Could you copy the lines below word for word, omitting any pictures?

::: Data for the task

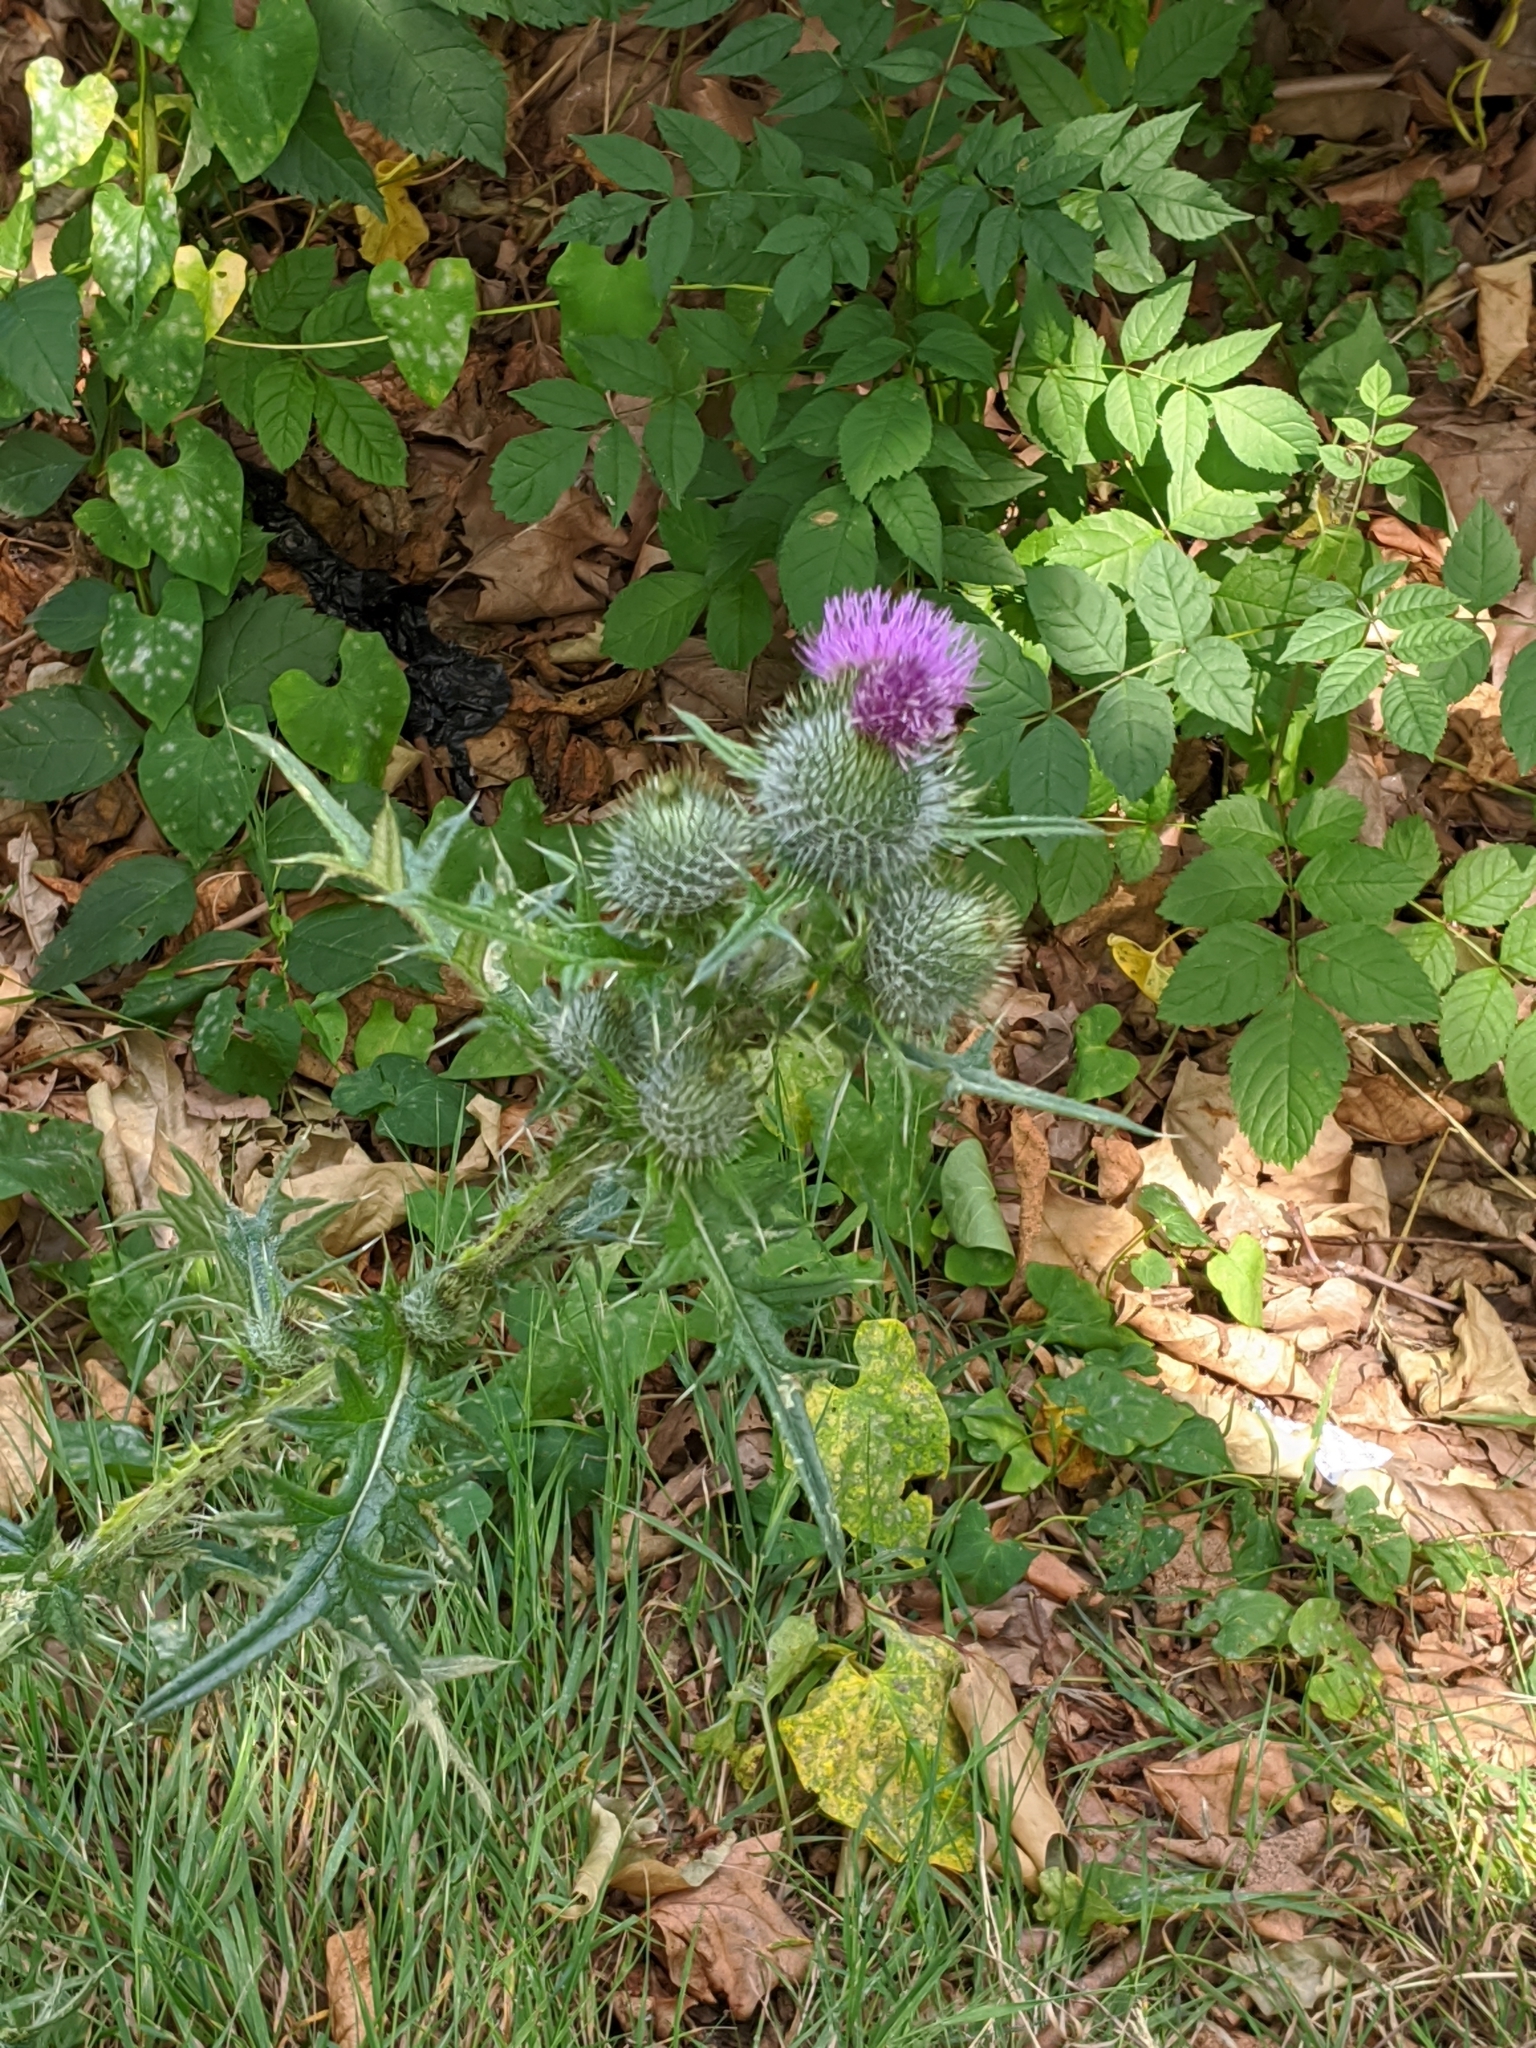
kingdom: Plantae
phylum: Tracheophyta
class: Magnoliopsida
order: Asterales
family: Asteraceae
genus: Cirsium
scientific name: Cirsium vulgare
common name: Bull thistle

::::::

**Reply**
kingdom: Plantae
phylum: Tracheophyta
class: Magnoliopsida
order: Asterales
family: Asteraceae
genus: Cirsium
scientific name: Cirsium vulgare
common name: Bull thistle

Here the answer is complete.